TASK OBJECTIVE – In the listing below, look for "Guidelines" and copy every line that has it.

════════════════

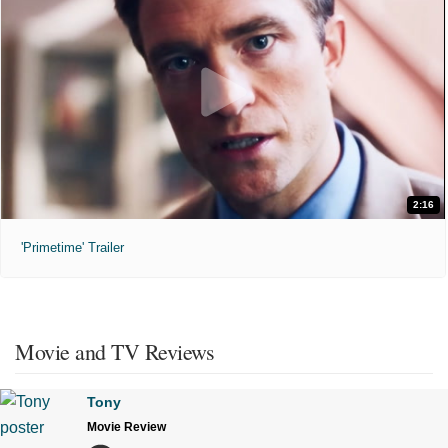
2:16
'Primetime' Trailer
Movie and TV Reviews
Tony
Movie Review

════════════════

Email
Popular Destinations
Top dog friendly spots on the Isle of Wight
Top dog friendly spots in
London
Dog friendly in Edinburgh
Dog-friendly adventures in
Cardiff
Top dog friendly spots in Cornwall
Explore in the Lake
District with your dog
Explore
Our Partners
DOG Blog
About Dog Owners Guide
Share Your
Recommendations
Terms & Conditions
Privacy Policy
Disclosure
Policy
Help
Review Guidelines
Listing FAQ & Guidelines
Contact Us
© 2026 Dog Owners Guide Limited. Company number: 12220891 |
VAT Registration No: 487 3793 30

════════════════

COMPLETED EXERCISE –
Review Guidelines
Listing FAQ & Guidelines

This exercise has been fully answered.